**RAW DATA**
==================================================
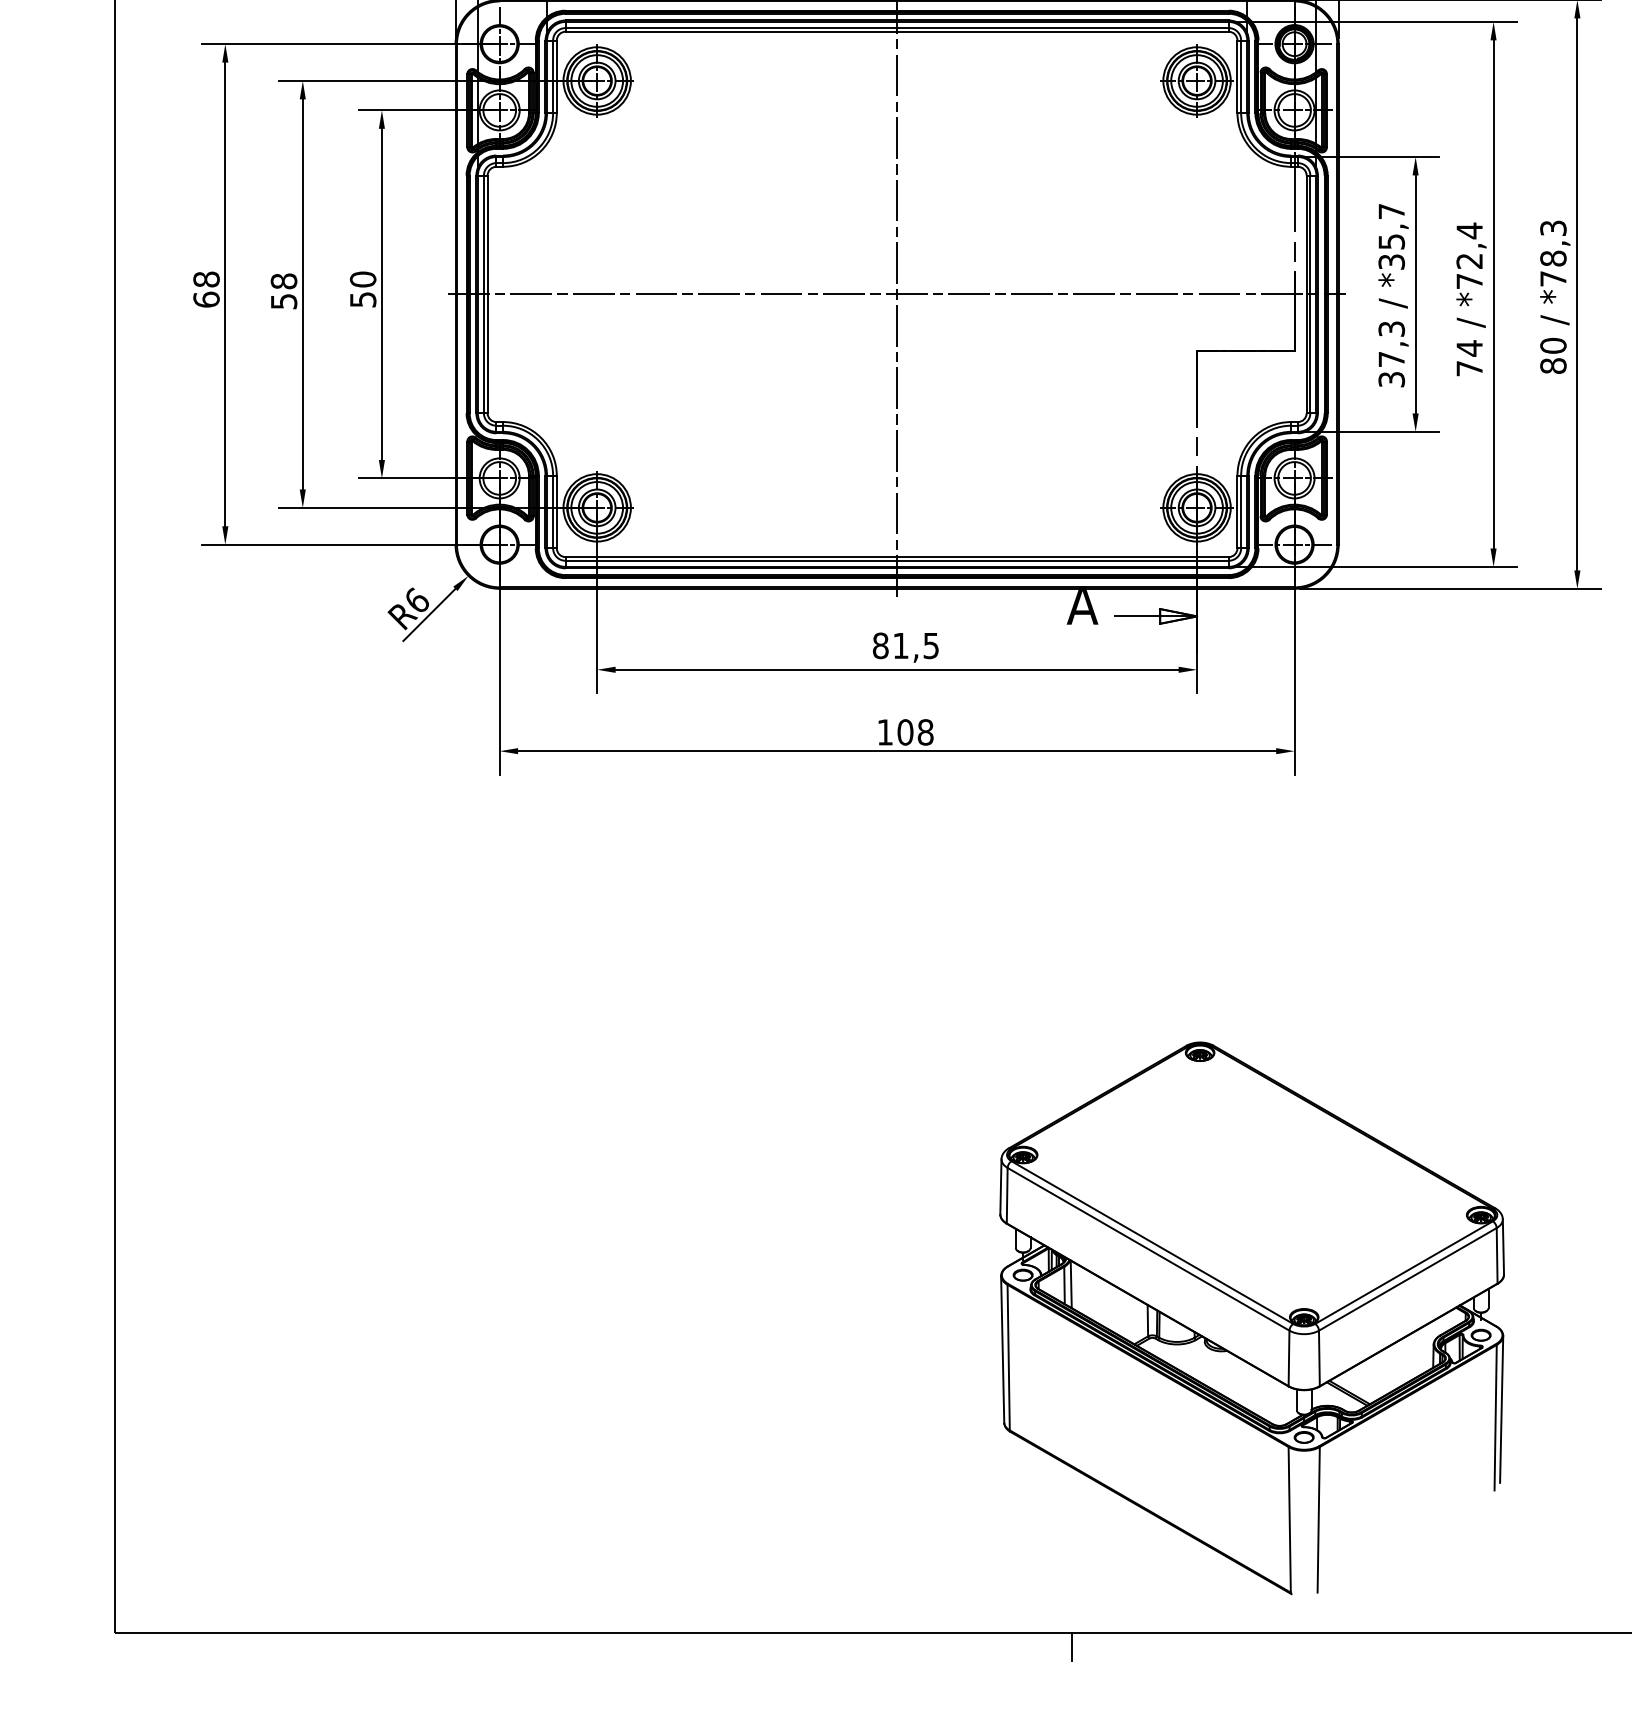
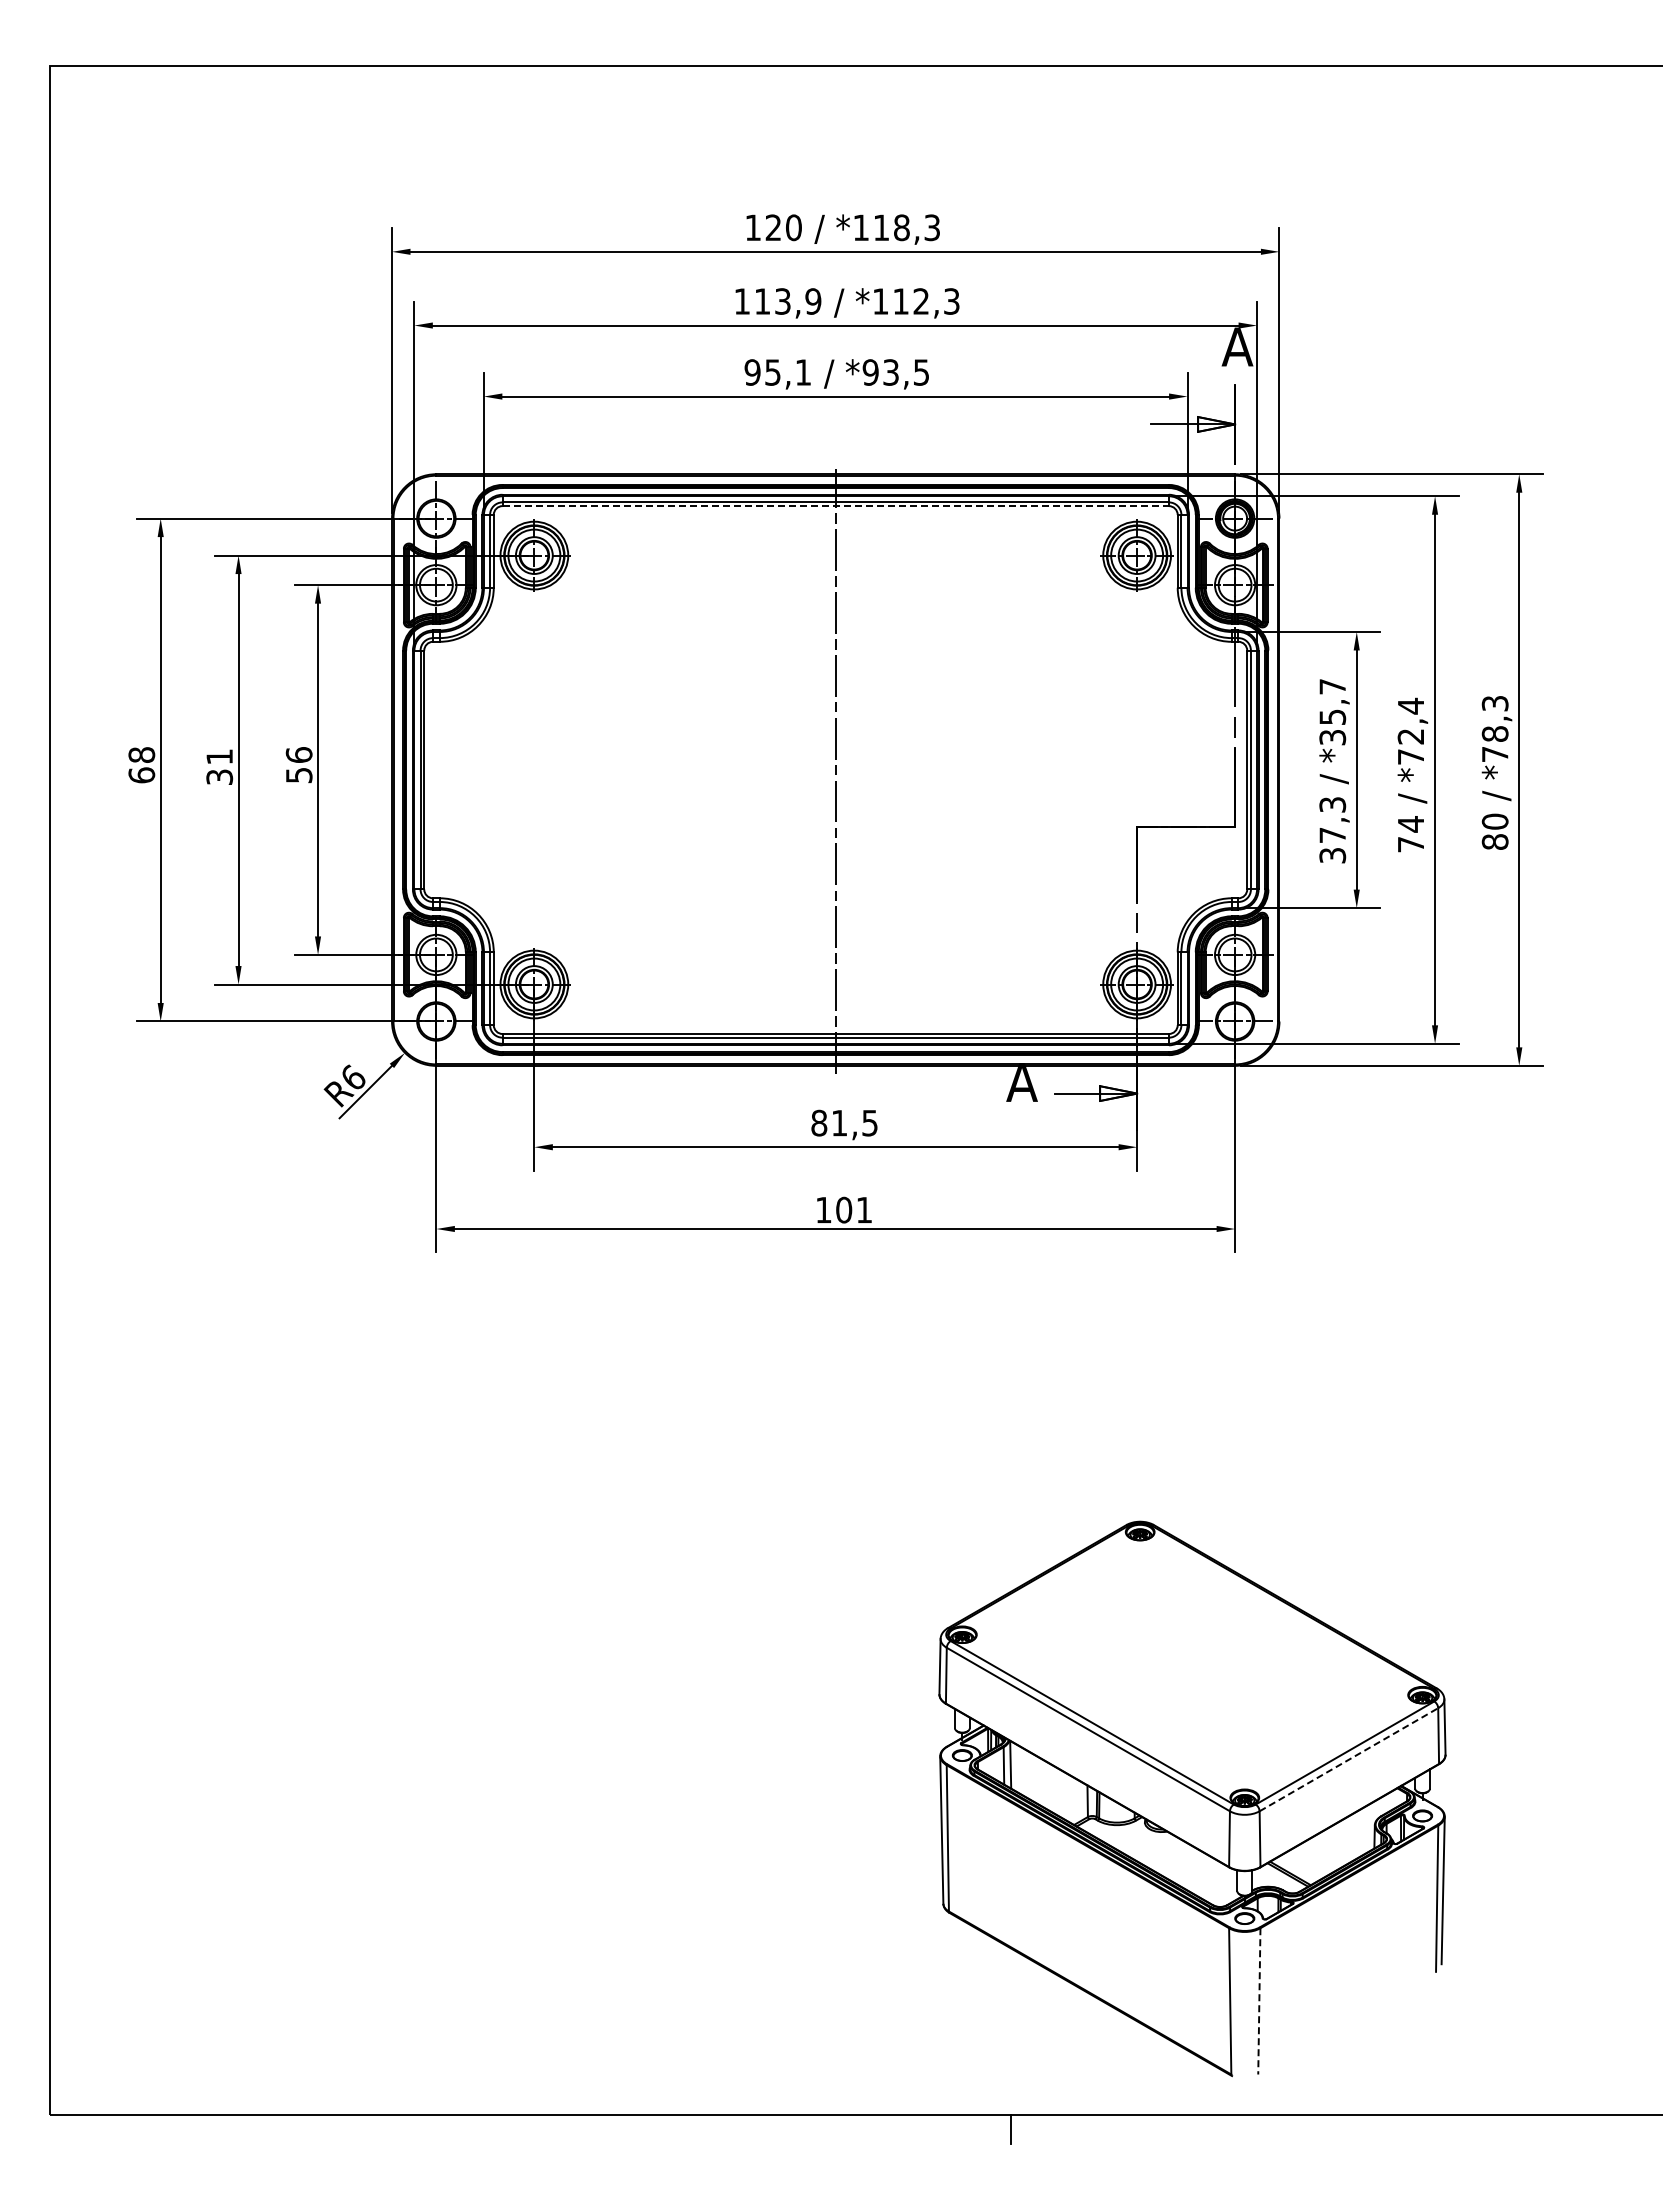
line: (897, 32) -> (836, 506), solid -> dashed
text: (362, 279) -> (298, 755), 50 -> 56
text: (283, 290) -> (219, 766), 58 -> 31
line: (896, 294) -> (835, 770), removed
text: (925, 731) -> (864, 1209), 108 -> 101
line: (1408, 1279) -> (1349, 1759), solid -> dashed
line: (1318, 1519) -> (1259, 2001), solid -> dashed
==================================================
**REQUEST**
The lines to reproduce run from the one that contains "text: (362, 279) -> (298, 755), 50 -> 56" through the last line above; copy them exactly.

**COMPLETED EXERCISE**
text: (362, 279) -> (298, 755), 50 -> 56
text: (283, 290) -> (219, 766), 58 -> 31
line: (896, 294) -> (835, 770), removed
text: (925, 731) -> (864, 1209), 108 -> 101
line: (1408, 1279) -> (1349, 1759), solid -> dashed
line: (1318, 1519) -> (1259, 2001), solid -> dashed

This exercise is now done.